Самый воздух был изящно холодным и беззвучным, как воздух летнего рассвета, почти что невесомый в своей прозрачности. Отсветы шевелящихся листьев были так прекрасны, что он отвел взгляд, не в силах более любоваться ими.
Все это казалось галлюцинацией.
Миллер нетерпеливо дернул плечами. Даже видя все это собственными глазами, он все еще не мог заставить себя поверить в историю Ван Хорнанга. Во сне можно было увидеть ландшафты, которые никогда не видел наяву, а невыразимо мягкая трава под ногами могла на деле быть снежной коркой, как и горы, которые он видел среди деревьев, могли в действительности быть лишь голыми скалами Высоты Семисот. Миллер с тревогой подумал, что может в действительности лежать где-то в снегу, спать, и должен проснуться, если не хочет замерзнуть насмерть.

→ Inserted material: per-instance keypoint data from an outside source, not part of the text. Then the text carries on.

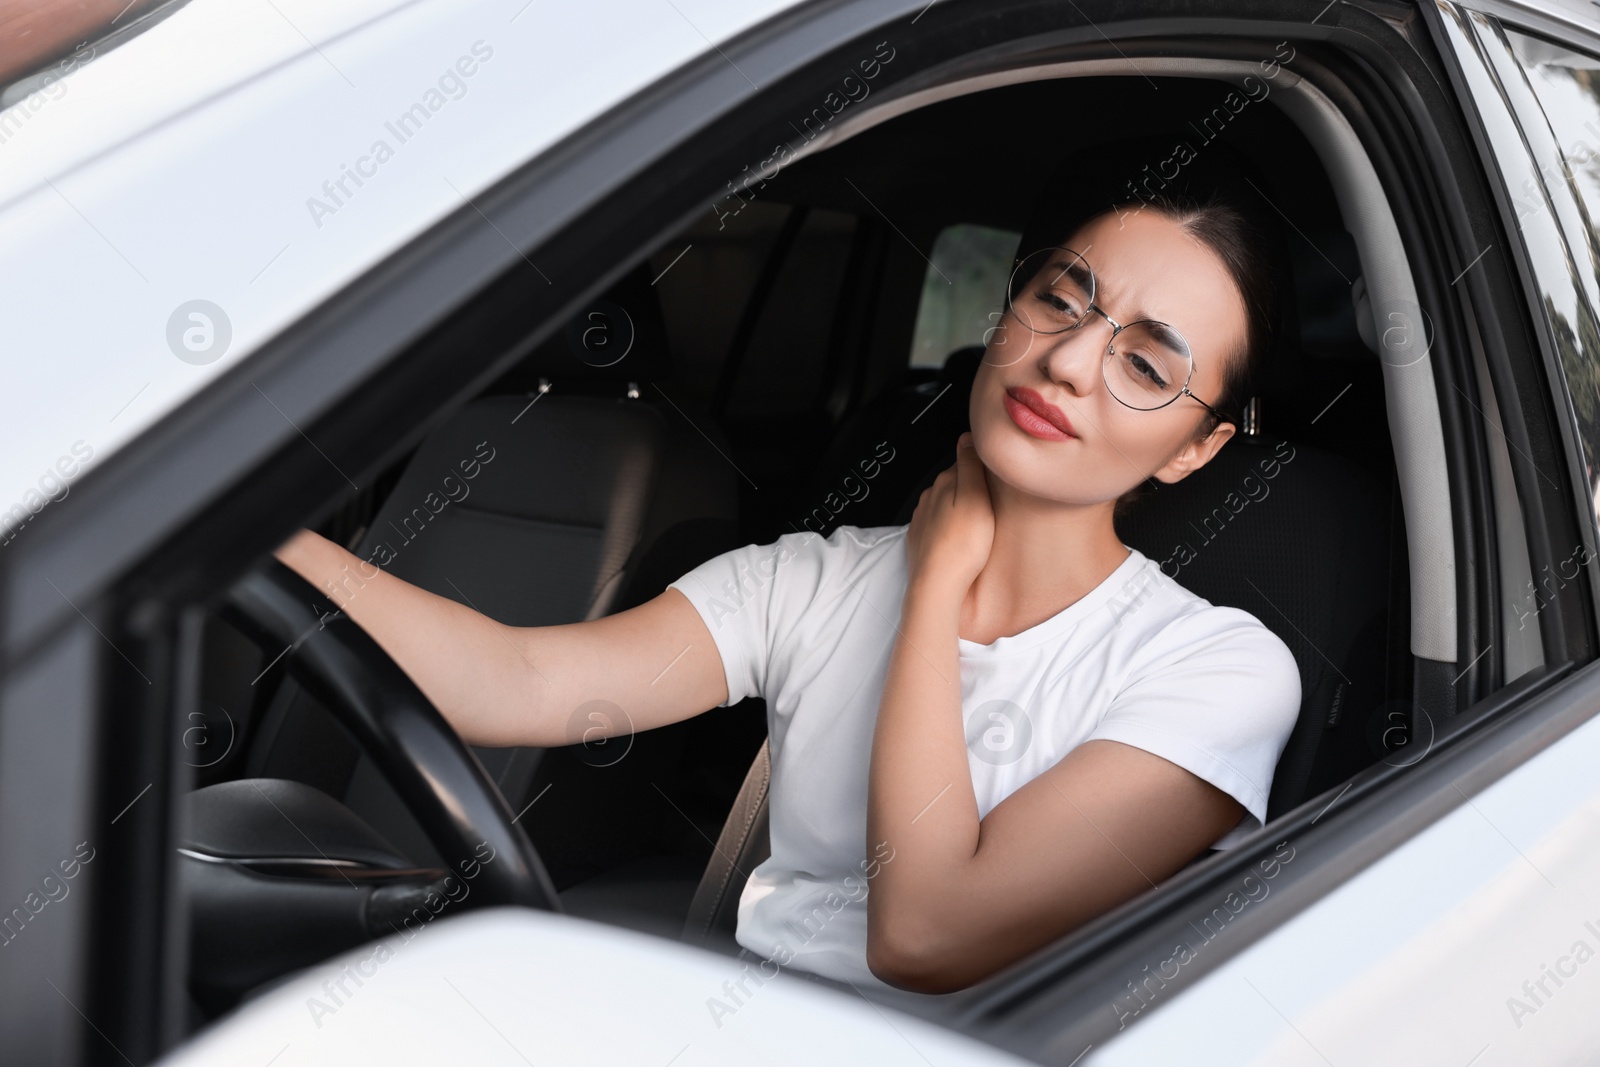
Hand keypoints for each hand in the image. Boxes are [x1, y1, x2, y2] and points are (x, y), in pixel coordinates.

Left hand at [905, 433, 993, 599]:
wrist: (937, 585)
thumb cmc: (961, 546)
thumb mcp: (976, 497)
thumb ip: (970, 466)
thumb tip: (968, 437)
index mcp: (943, 483)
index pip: (964, 462)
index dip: (982, 468)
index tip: (995, 476)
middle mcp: (928, 498)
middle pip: (954, 483)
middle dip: (970, 488)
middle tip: (991, 500)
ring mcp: (922, 520)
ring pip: (945, 505)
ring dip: (959, 509)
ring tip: (979, 521)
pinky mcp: (921, 540)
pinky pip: (938, 526)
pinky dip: (949, 527)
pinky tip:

Внезапно в воздухе пронесся высокий, тонкий смех. Вопреки своим рассуждениям, Миллер почувствовал, как ёкнуло сердце, и резко обернулся на звук, чувствуя, как его сковывает холодный ужас. В этом смехе было нечто пугающее, как и в голосах до его пробуждения, нечто неуловимое, говорившее о бесконечном удовольствии издававших его.
От деревьев к нему направлялась небольшая группка мужчин и женщин. Миллер не знал, кто из них рассмеялся знакомым смехом. Они были в каких-то блестящих, разноцветных одеждах из тонкой материи, напоминающих тоги или сари. Цвета этих сари были просто невероятными.
Миллер замигал, пытаясь найти названия этих переливающихся оттенков, которые, казалось, объединяли известные цвета в совершенно незнакомые сочетания, выше и ниже видимого человеческому глазу спектра радуги.
– О, да он проснулся, – сказала одна из женщин.
Мужчина рассмеялся в ответ и сказал:
– Смотрите, какой он удивленный!
Все заулыбались и повернули к Миллеру радостные лица.
Он что-то сказал – даже не помнил, что, – и замолчал, почувствовав потрясение от резкой дисгармонии собственного голоса. Это было так, словно сквозь прекрасные, ритмичные арпеджио гармонии прошел уродливый диссонанс. Лица людей на мгновение застыли, словно они сконцентрировались на чем-то другом, чтобы не слышать эти жуткие звуки. Затем женщина, на которую Миллер обратил внимание, подняла руку.
– Стойте, – сказала она. – Послушайте меня секунду. Нет никакой нужды
В голосе ее послышалось легкое отвращение. В голосе? Нет, это не так. Никакой голос не может быть таким сладостно музыкальным, таким прекрасным и гармоничным.
Миллер смотрел на нее. Ее лицо было маленьким, бледным треугольником, прекрасным, волшебным и странным, с огромными фиалковыми глазами, а локоны массы волос, казалось, протекали друг сквозь друга. И каждый локон был иного пастельного оттенка, тускло-зеленого или бледно-аметистового, или желтоватого, как туманное утро. Но почему-то Миллер не чувствовал удивления. Эта причудливая прическа так соответствовала лицу женщины…
Он снова открыл было рот, но женщина – он был потрясен ею, хотя перед этим думал, что уже ничто не может потрясти его, – внезапно оказалась возле него, хотя еще долю секунды назад стояла шагах в десяти.
– Вам еще предстоит многому научиться, – сказала она. – Но для начала хотя бы не забывайте
Губы ее слегка шевельнулись, но просто для выразительности. Ни одни голосовые связки не могли образовать такой неземной, сладостный и богатый голос с удивительными изменениями и нюансами.
Все стояли, вопросительно глядя на него.
– Думайте мне, – тихонько сказала женщина, нет, не сказала, подумала. – Структурируйте мысль более тщательно. Понятия должны быть закруглены и завершены. Позже вы научитесь думать целыми абзацами, но пока что и не пытайтесь. А то я воспринимаю один лишь туман…
– Это телепатия? – подумал Миллер, тщательно повторяя в голове каждое слово.
– Все еще туманно, – ответила она. – Но немного яснее. Вы просто не привыкли к четкому мышлению. Да, это телепатия.
– Но как я могу… Где я вообще? Что это за место?
Она улыбнулась ему, а по группе прокатился смех.
– Еще медленнее. Помните, вы только что родились.
– Я… что?
Мысли, казалось, полетели, как маленькие яркие насекомые, задевая края его сознания. Полунасмешливая, дружественная мысль одного мужчины, беглый комментарий другого.